▸ WORK TASK
Of the entries below, repeat exactly only those lines from the one containing "2201 Boardwalk, Atlantic" through the last line, with pictures omitted.

▸ MATERIAL FOR THE TASK

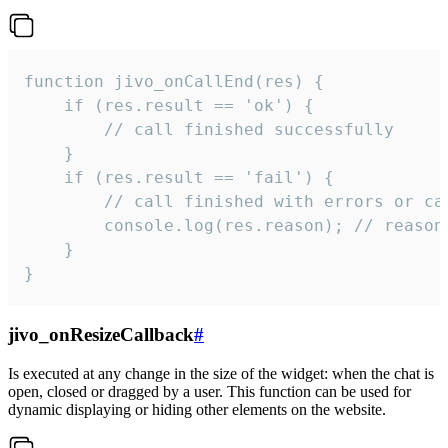
function jivo_onCallEnd(res) {

    if (res.result == 'ok') {

        // call finished successfully

    }

    if (res.result == 'fail') {

        // call finished with errors or can
        console.log(res.reason); // reason 
    }

}
jivo_onResizeCallback
#
Is executed at any change in the size of the widget: when the chat is
open, closed or dragged by a user. This function can be used for
dynamic displaying or hiding other elements on the website.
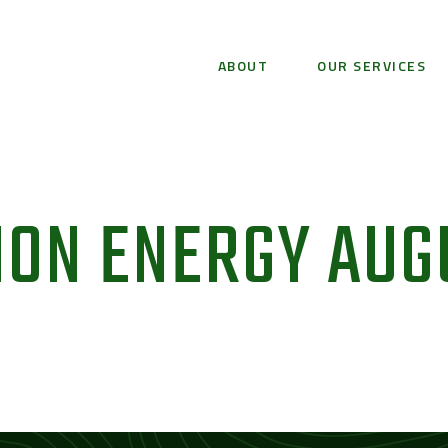
ABOUT
OUR SERVICES
ION ENERGY AUG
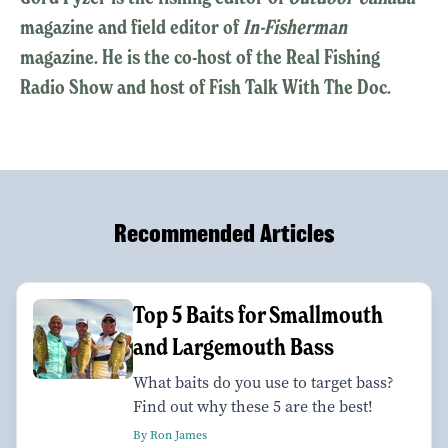
magazine and field editor of
In-Fisherman
magazine. He is the co-host of the Real Fishing
Radio Show and host of Fish Talk With The Doc.
Recommended Articles
Top 5 Baits for Smallmouth
and Largemouth Bass
What baits do you use to target bass?
Find out why these 5 are the best!
By Ron James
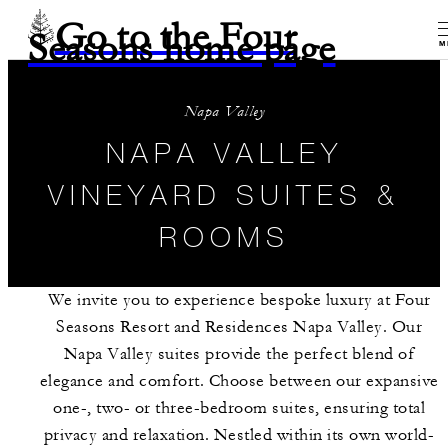
Go to the Four
Seasons home page
M
Napa Valley
NAPA VALLEY
VINEYARD SUITES &
ROOMS
We invite you to experience bespoke luxury at Four
Seasons Resort and Residences Napa Valley. Our
Napa Valley suites provide the perfect blend of
elegance and comfort. Choose between our expansive
one-, two- or three-bedroom suites, ensuring total
privacy and relaxation. Nestled within its own world-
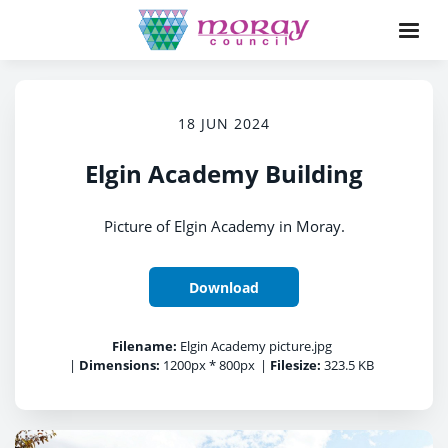
18 JUN 2024
Elgin Academy Building
Picture of Elgin Academy in Moray.
Download
Filename:
Elgin Academy picture.jpg
|
Dimensions:
1200px * 800px
|
Filesize:
323.5 KB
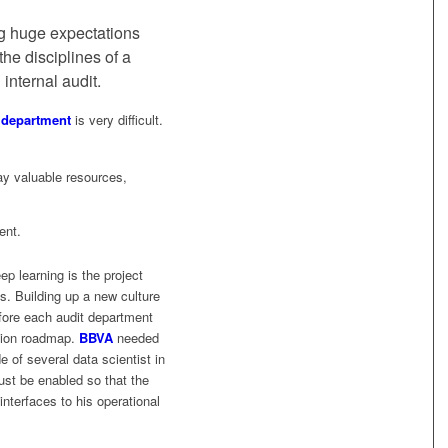
g huge expectations
 the disciplines of a
 internal audit.
t department
is very difficult.
lay valuable resources,
ent.
p learning is the project
s. Building up a new culture
efore each audit department
ation roadmap.
BBVA
needed
 of several data scientist in
ust be enabled so that the
nterfaces to his operational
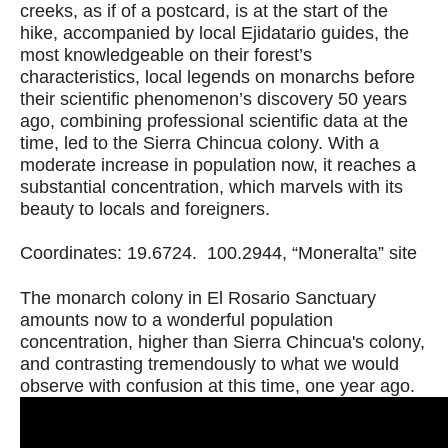
creeks, as if of a postcard, is at the start of the
hike, accompanied by local Ejidatario guides, the
most knowledgeable on their forest’s
characteristics, local legends on monarchs before
their scientific phenomenon’s discovery 50 years
ago, combining professional scientific data at the
time, led to the Sierra Chincua colony. With a
moderate increase in population now, it reaches a
substantial concentration, which marvels with its
beauty to locals and foreigners.
Coordinates: 19.6724. 100.2944, “Moneralta” site
The monarch colony in El Rosario Sanctuary
amounts now to a wonderful population
concentration, higher than Sierra Chincua's colony,
and contrasting tremendously to what we would
observe with confusion at this time, one year ago.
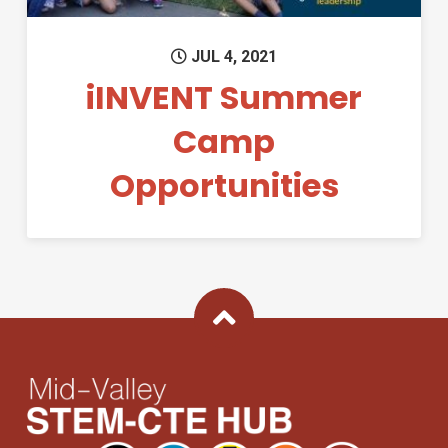
JUL 4, 2021
iINVENT Summer
Camp
Opportunities
Back To Top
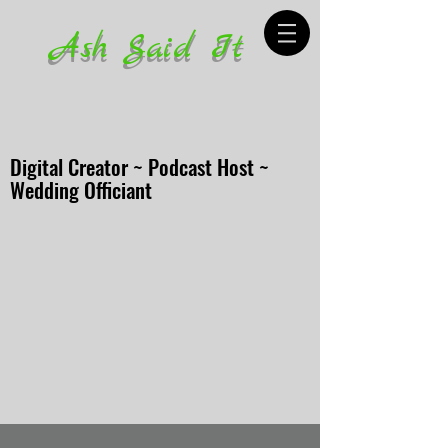
Ash Said It
Digital Creator ~ Podcast Host ~
Wedding Officiant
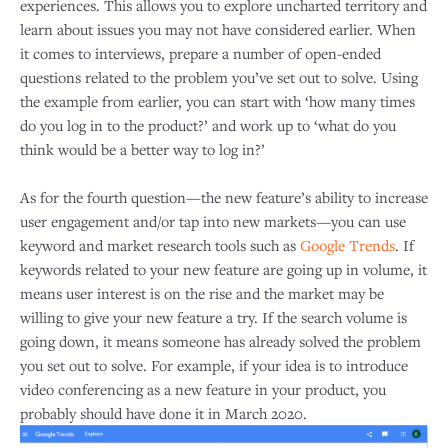
experiences. This allows you to explore uncharted territory and
learn about issues you may not have considered earlier. When
it comes to interviews, prepare a number of open-ended
questions related to the problem you’ve set out to solve. Using
the example from earlier, you can start with ‘how many times
do you log in to the product?’ and work up to ‘what do you
think would be a better way to log in?’
As for the fourth question—the new feature’s ability to increase
user engagement and/or tap into new markets—you can use
keyword and market research tools such as
Google Trends
. If
keywords related to your new feature are going up in volume, it
means user interest is on the rise and the market may be
willing to give your new feature a try. If the search volume is
going down, it means someone has already solved the problem
you set out to solve. For example, if your idea is to introduce
video conferencing as a new feature in your product, you
probably should have done it in March 2020.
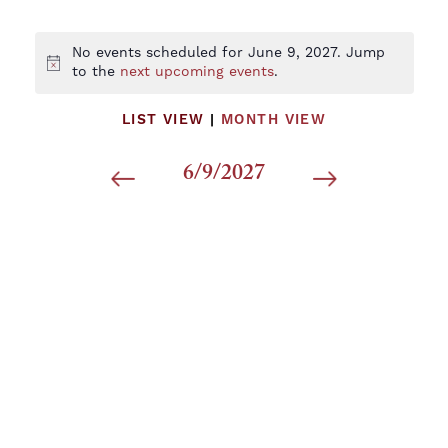
No events scheduled for June 9, 2027. Jump
Notice
to the
next upcoming events
.
LIST VIEW
|
MONTH VIEW
6/9/2027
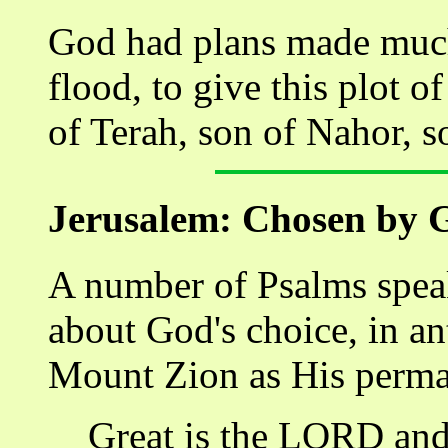
God had plans made much 
flood, to give this plot 
of Terah, son of Nahor, s
Jerusalem: Chosen by 
A number of Psalms speak
about God's choice, in an
Mount Zion as His perma
Great is the LORD and 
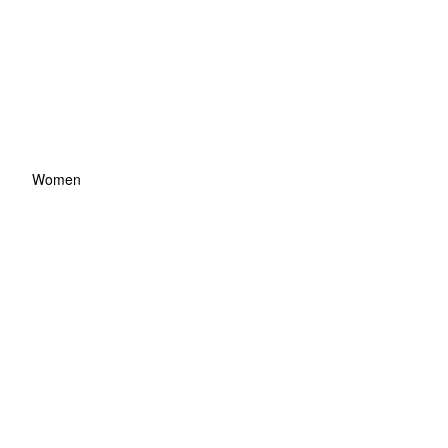
Women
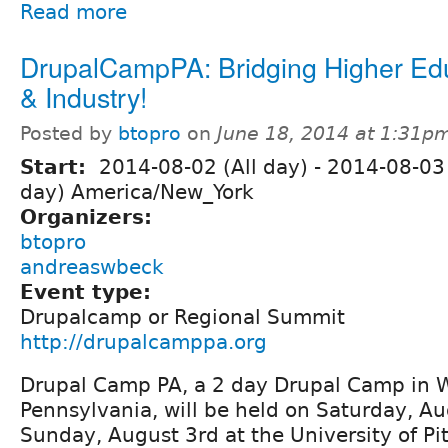
Read more
DrupalCampPA: Bridging Higher Ed
& Industry!
Posted by
btopro
on
June 18, 2014 at 1:31p
Start:
2014-08-02 (All day)
-
2014-08-03 
day) America/New_York
Organizers:
btopro
andreaswbeck
Event type:
Drupalcamp or Regional Summit
http://drupalcamppa.org
Drupal Camp PA, a 2 day Drupal Camp in 
Pennsylvania, will be held on Saturday, A
Sunday, August 3rd at the University of Pi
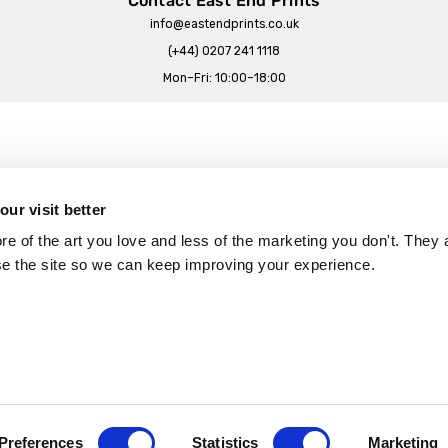
Contact East End Prints
info@eastendprints.co.uk
(+44) 0207 241 1118
Mon–Fri: 10:00–18:00
Legal & Commercial
Prints Story
Privacy & Cookie Notice
ur visit better
 East End Prints?
Cookie Consent Settings
 of the art you love and less of the marketing you don't. They a
Terms & Conditions
se the site so we can keep improving your experience.
Withdrawals
p
Wholesale, Trade & Small Business
Artist Submissions
Preferences
Statistics
Marketing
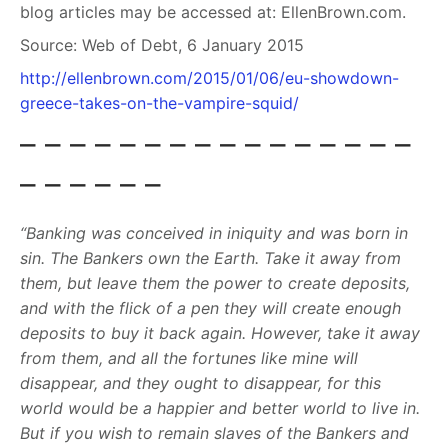
blog articles may be accessed at: EllenBrown.com.
Source:
Web of Debt, 6 January 2015
http://ellenbrown.com/2015/01/06/eu-showdown-
greece-takes-on-the-vampire-squid/
– – – – – – – – – – – – – – – –
– – – – – –
“Banking was conceived in iniquity and was born in
sin. The Bankers own the Earth. Take it away from
them, but leave them the power to create deposits,
and with the flick of a pen they will create enough
deposits to buy it back again. However, take it away
from them, and all the fortunes like mine will
disappear, and they ought to disappear, for this
world would be a happier and better world to live in.
But if you wish to remain slaves of the Bankers and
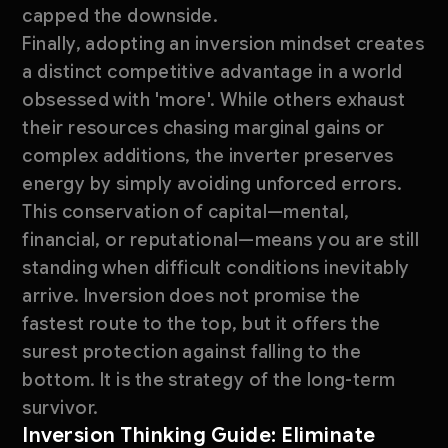
capped the downside.
Finally, adopting an inversion mindset creates
a distinct competitive advantage in a world
obsessed with 'more'. While others exhaust
their resources chasing marginal gains or
complex additions, the inverter preserves
energy by simply avoiding unforced errors.
This conservation of capital—mental,
financial, or reputational—means you are still
standing when difficult conditions inevitably
arrive. Inversion does not promise the
fastest route to the top, but it offers the
surest protection against falling to the
bottom. It is the strategy of the long-term
survivor.
Inversion Thinking Guide: Eliminate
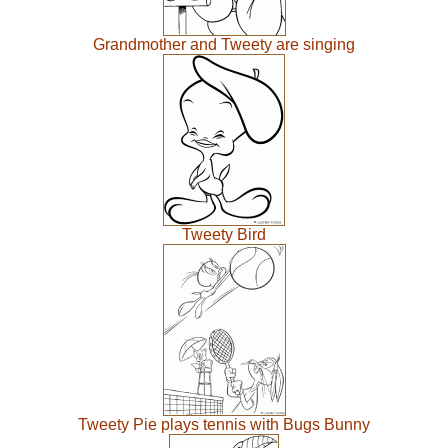
Grandmother and Tweety are singing
Tweety Bird
Tweety Pie plays tennis with Bugs Bunny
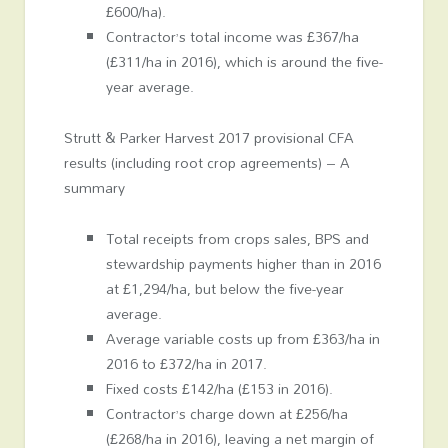
£600/ha).
Contractor’s total income was £367/ha
(£311/ha in 2016), which is around the five-
year average.
Strutt & Parker Harvest 2017 provisional CFA
results (including root crop agreements) – A
summary
Total receipts from crops sales, BPS and
stewardship payments higher than in 2016
at £1,294/ha, but below the five-year
average.
Average variable costs up from £363/ha in
2016 to £372/ha in 2017.
Fixed costs £142/ha (£153 in 2016).
Contractor’s charge down at £256/ha
(£268/ha in 2016), leaving a net margin of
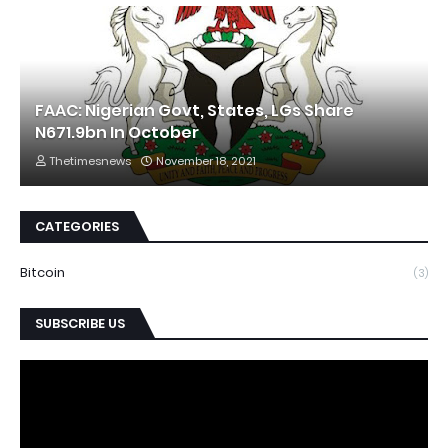
FAAC: Nigerian Govt, States, LGs Share
N671.9bn In October
Thetimesnews
November 18, 2021
CATEGORIES
Bitcoin
(3)
SUBSCRIBE US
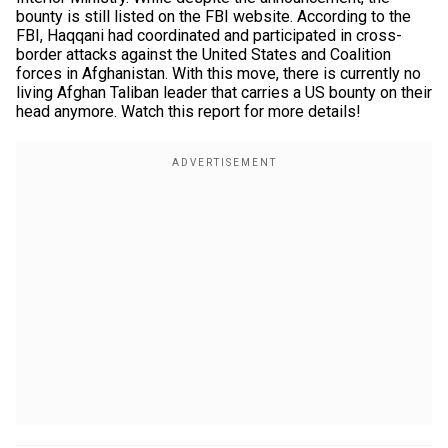
bounty is still listed on the FBI website. According to the
FBI, Haqqani had coordinated and participated in cross-
border attacks against the United States and Coalition
forces in Afghanistan. With this move, there is currently no
living Afghan Taliban leader that carries a US bounty on their
head anymore. Watch this report for more details!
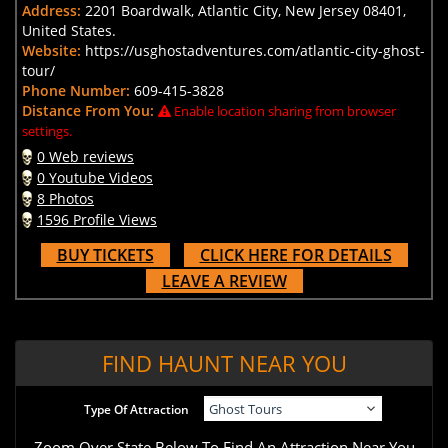
Address:
2201 Boardwalk, Atlantic City, New Jersey 08401,
United States.
Website:
https://usghostadventures.com/atlantic-city-ghost-
tour/
Phone Number:
609-415-3828
Distance From You:
Enable location sharing from browser
settings.
0 Web reviews
0 Youtube Videos
8 Photos
1596 Profile Views
BUY TICKETS
CLICK HERE FOR DETAILS
LEAVE A REVIEW
FIND HAUNT NEAR YOU
Type Of Attraction
Zoom Over State Below To Find An Attraction Near You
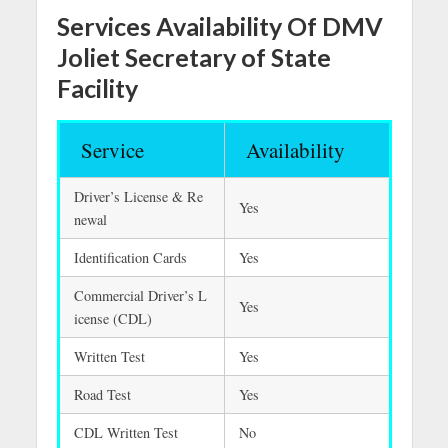
Services Availability Of DMV
Joliet Secretary of State
Facility
Service
Availability
Driver’s License & Re
Yes
newal
Identification Cards
Yes
Commercial Driver’s L
Yes
icense (CDL)
Written Test
Yes
Road Test
Yes
CDL Written Test
No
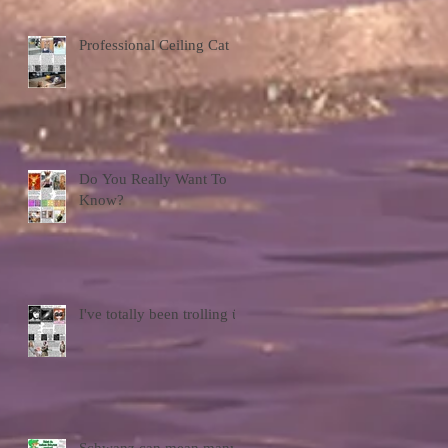
Professional Ceiling Cat
Do You Really Want To
Know?
I've totally been trolling ü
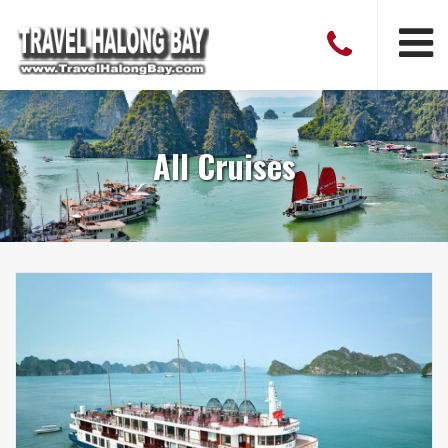
All Cruises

▸ TASK OUTPUT
2201 Boardwalk, Atlantic City, New Jersey 08401,
United States.
Website:
https://usghostadventures.com/atlantic-city-ghost-
tour/
Phone Number:
609-415-3828
Distance From You:
Enable location sharing from browser
settings.
0 Web reviews
0 Youtube Videos
8 Photos
1596 Profile Views
BUY TICKETS
CLICK HERE FOR DETAILS
LEAVE A REVIEW
FIND HAUNT NEAR YOU
Type Of Attraction
Zoom Over State Below To Find An Attraction Near You
Services Availability Of DMV
Joliet Secretary of State
Facility
Service
Availability
Driver’s License & Re
Yes
newal
Identification Cards
Yes
Commercial Driver’s L
Yes
icense (CDL)
Written Test
Yes
Road Test
Yes
CDL Written Test
No
Professional Ceiling Cat
Do You Really Want To
Know?
I've totally been trolling ü
All Cruises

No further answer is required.